[Provided records]
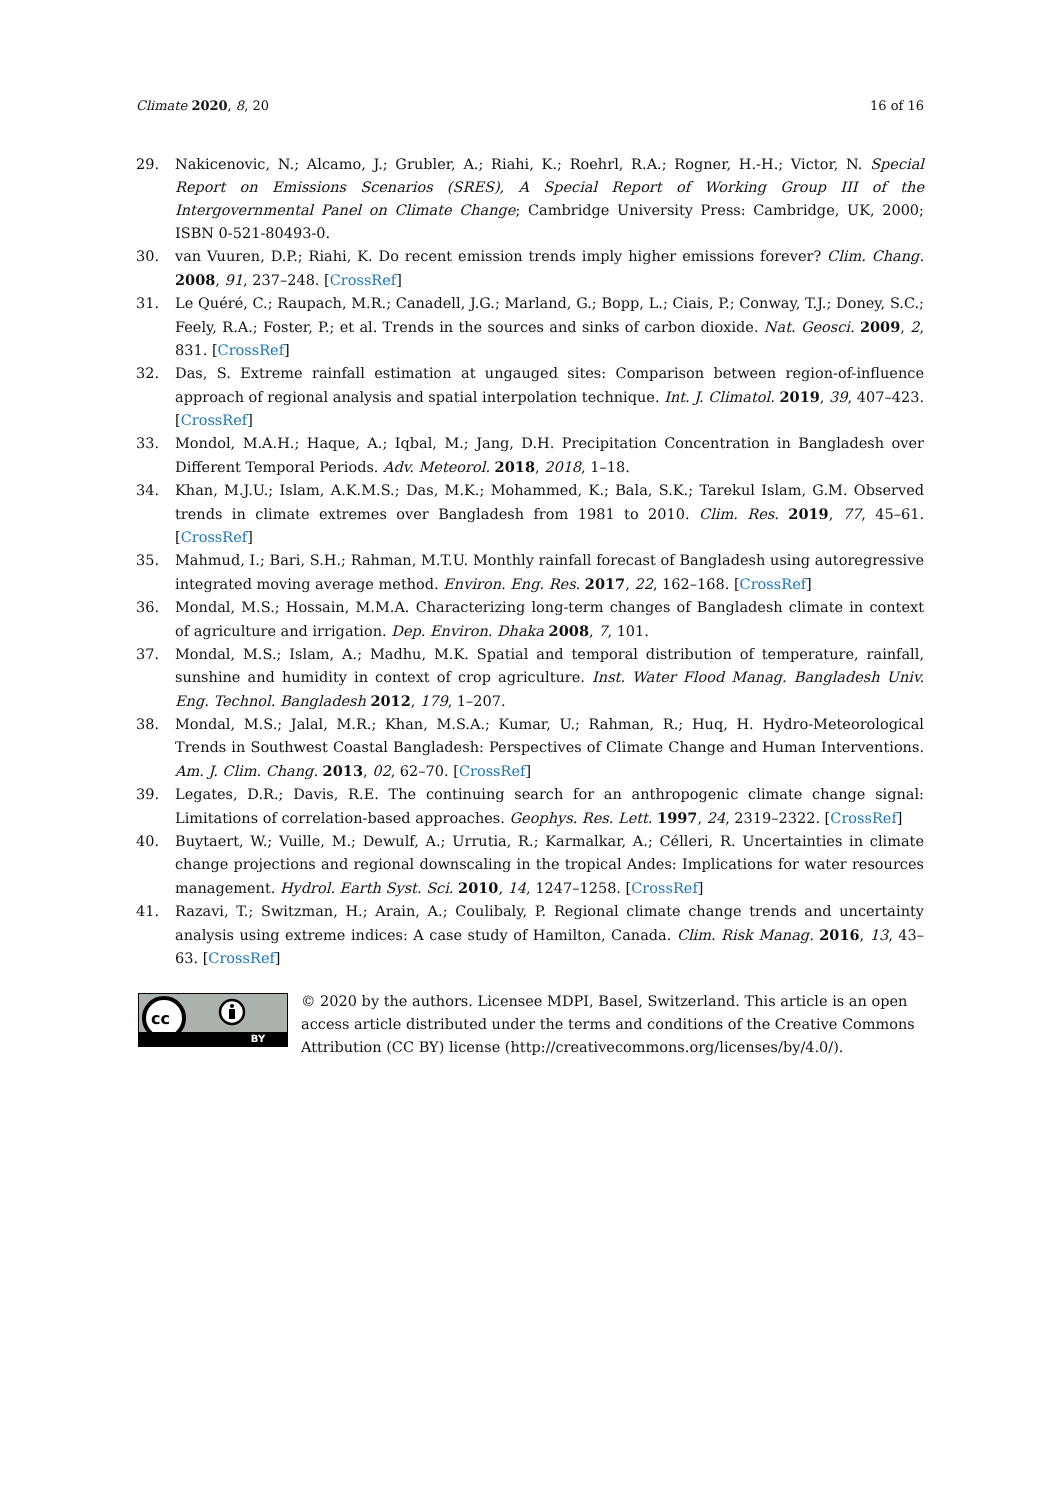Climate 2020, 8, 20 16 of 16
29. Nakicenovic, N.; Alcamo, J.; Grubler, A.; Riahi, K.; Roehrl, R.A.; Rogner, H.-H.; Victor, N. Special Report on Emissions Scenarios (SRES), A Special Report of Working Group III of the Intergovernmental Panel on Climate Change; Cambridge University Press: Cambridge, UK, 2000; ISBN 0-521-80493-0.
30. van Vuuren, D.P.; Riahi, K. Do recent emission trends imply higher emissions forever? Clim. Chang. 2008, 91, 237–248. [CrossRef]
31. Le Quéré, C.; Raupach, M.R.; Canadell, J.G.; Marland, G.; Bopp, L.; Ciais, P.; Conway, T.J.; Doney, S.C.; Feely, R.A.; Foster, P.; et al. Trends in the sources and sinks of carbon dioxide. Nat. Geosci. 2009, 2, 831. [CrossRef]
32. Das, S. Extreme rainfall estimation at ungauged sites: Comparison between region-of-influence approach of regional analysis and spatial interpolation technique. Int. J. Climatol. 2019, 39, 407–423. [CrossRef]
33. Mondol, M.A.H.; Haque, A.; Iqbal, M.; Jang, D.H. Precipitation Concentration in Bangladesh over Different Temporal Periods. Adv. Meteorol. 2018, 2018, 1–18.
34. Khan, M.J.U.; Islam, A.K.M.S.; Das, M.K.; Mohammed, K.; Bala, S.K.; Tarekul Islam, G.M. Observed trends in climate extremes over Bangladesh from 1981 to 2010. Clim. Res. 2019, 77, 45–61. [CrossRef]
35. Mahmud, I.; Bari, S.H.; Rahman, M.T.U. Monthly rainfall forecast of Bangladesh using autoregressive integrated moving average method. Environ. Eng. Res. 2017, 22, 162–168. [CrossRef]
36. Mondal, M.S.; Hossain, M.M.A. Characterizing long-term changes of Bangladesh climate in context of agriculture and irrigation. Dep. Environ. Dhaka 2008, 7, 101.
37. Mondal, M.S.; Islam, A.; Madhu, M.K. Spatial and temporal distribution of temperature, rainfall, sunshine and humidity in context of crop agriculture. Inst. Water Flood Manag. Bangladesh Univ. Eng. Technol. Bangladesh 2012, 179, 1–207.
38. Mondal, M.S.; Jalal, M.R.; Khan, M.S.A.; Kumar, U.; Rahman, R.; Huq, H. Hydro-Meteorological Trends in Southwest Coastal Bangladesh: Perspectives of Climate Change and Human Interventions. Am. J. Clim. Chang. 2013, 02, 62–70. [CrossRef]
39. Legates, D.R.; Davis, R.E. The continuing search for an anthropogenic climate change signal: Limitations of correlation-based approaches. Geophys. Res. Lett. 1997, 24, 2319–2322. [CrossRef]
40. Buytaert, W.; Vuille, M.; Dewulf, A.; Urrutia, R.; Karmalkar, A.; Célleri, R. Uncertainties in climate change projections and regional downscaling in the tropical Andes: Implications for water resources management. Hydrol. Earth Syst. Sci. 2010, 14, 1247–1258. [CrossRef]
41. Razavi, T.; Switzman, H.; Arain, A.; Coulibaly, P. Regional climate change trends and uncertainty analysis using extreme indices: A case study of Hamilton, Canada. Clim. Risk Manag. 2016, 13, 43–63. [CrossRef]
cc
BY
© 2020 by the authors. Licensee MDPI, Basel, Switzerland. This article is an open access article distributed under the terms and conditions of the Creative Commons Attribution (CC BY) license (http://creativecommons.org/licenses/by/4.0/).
[/Provided records]
[Provided records]
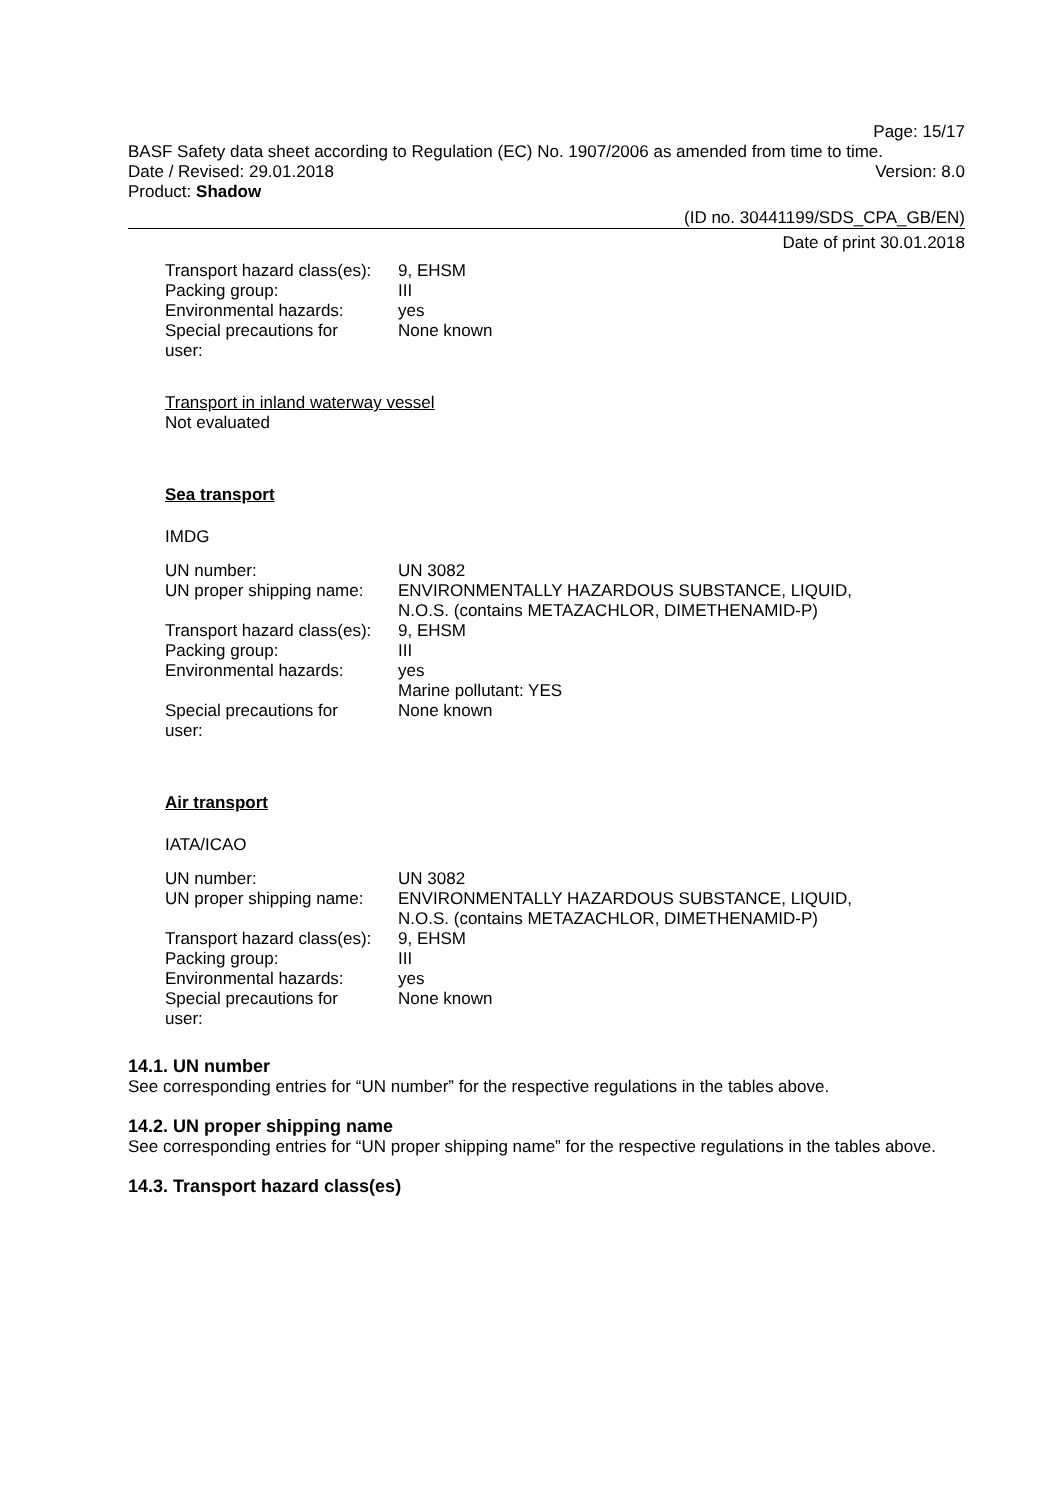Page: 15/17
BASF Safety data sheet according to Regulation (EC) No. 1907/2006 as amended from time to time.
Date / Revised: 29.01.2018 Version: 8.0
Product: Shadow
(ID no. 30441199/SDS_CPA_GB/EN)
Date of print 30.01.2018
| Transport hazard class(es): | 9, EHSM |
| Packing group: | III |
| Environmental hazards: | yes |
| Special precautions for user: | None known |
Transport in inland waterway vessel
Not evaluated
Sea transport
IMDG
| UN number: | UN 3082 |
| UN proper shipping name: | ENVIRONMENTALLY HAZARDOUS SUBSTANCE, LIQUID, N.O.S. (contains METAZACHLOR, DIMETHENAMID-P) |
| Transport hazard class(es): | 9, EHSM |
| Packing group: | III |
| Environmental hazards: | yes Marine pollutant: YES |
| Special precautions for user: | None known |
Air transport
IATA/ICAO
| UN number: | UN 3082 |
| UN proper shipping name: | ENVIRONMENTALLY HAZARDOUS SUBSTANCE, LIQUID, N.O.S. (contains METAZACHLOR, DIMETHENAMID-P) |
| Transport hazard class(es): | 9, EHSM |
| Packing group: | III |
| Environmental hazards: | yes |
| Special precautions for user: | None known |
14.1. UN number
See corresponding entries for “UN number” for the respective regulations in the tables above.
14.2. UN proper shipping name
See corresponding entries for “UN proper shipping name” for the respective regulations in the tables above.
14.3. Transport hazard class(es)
[/Provided records]
[Provided records]
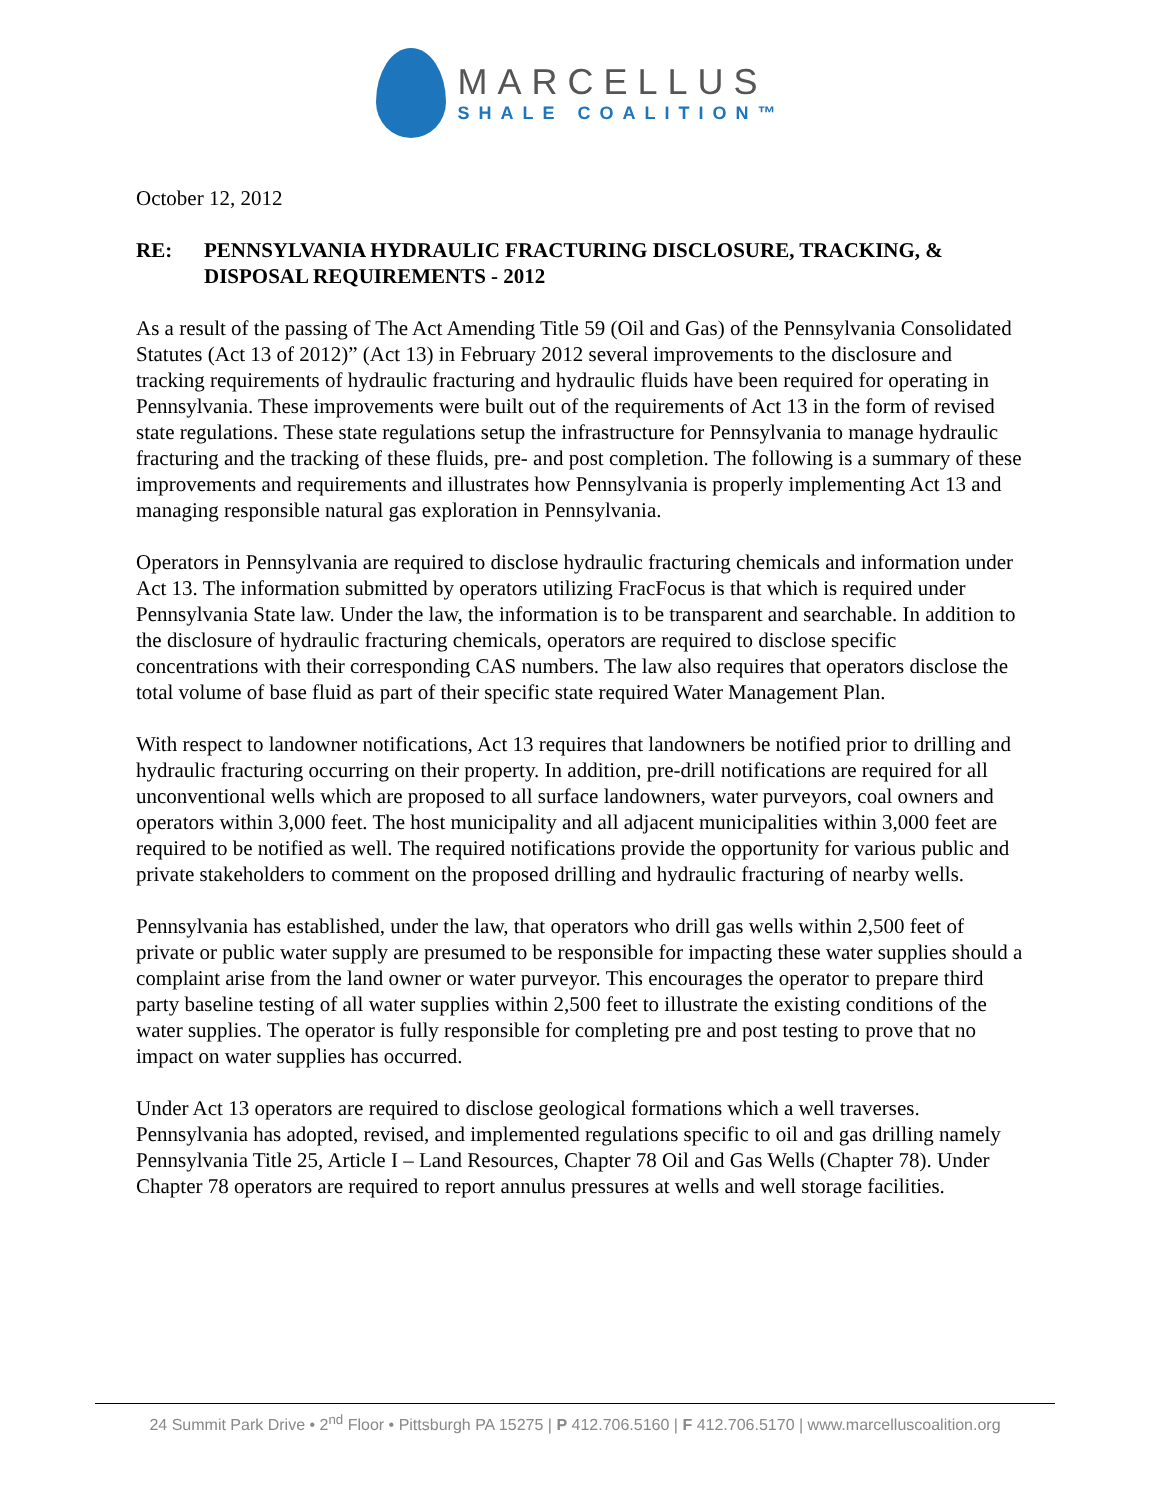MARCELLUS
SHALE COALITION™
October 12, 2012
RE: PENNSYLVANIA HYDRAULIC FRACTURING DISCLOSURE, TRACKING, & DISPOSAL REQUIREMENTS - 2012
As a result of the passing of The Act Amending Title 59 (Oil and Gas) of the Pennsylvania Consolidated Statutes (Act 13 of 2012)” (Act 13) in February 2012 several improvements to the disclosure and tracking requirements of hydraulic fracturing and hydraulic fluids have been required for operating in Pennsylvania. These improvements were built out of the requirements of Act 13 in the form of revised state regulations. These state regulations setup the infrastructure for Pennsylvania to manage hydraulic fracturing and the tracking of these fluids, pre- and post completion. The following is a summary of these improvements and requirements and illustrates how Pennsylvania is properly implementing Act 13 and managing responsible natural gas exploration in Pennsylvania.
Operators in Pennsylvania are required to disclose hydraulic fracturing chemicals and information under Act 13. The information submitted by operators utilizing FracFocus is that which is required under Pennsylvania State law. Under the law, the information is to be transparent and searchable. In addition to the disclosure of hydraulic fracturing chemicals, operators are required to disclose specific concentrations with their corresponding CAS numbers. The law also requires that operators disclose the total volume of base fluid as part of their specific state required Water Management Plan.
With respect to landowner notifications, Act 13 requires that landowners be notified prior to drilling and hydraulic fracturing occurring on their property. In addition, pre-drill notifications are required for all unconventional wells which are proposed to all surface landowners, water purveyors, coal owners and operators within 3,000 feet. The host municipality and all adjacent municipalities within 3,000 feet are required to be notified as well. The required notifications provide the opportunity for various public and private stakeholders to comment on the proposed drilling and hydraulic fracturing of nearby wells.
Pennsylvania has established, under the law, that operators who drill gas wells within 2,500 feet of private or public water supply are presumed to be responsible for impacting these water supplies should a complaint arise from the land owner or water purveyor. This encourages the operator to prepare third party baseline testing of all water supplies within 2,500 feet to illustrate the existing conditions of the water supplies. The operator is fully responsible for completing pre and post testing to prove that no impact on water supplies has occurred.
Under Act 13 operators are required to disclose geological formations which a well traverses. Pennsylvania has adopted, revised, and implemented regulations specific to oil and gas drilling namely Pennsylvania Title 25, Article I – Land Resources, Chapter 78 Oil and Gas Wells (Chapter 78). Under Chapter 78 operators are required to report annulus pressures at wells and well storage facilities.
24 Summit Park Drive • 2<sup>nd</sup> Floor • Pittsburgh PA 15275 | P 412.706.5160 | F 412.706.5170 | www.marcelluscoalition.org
[/Provided records]
● **Activity**:
In the entries above, find the line with "October 12, 2012" and the line with "Operators in Pennsylvania", then set down exactly those two and every line between them, nothing else.

● **Answer box**:
October 12, 2012
RE: PENNSYLVANIA HYDRAULIC FRACTURING DISCLOSURE, TRACKING, & DISPOSAL REQUIREMENTS - 2012
As a result of the passing of The Act Amending Title 59 (Oil and Gas) of the Pennsylvania Consolidated Statutes (Act 13 of 2012)” (Act 13) in February 2012 several improvements to the disclosure and tracking requirements of hydraulic fracturing and hydraulic fluids have been required for operating in Pennsylvania. These improvements were built out of the requirements of Act 13 in the form of revised state regulations. These state regulations setup the infrastructure for Pennsylvania to manage hydraulic fracturing and the tracking of these fluids, pre- and post completion. The following is a summary of these improvements and requirements and illustrates how Pennsylvania is properly implementing Act 13 and managing responsible natural gas exploration in Pennsylvania.
Operators in Pennsylvania are required to disclose hydraulic fracturing chemicals and information under Act 13. The information submitted by operators utilizing FracFocus is that which is required under Pennsylvania State law. Under the law, the information is to be transparent and searchable. In addition to the disclosure of hydraulic fracturing chemicals, operators are required to disclose specific concentrations with their corresponding CAS numbers. The law also requires that operators disclose the total volume of base fluid as part of their specific state required Water Management Plan.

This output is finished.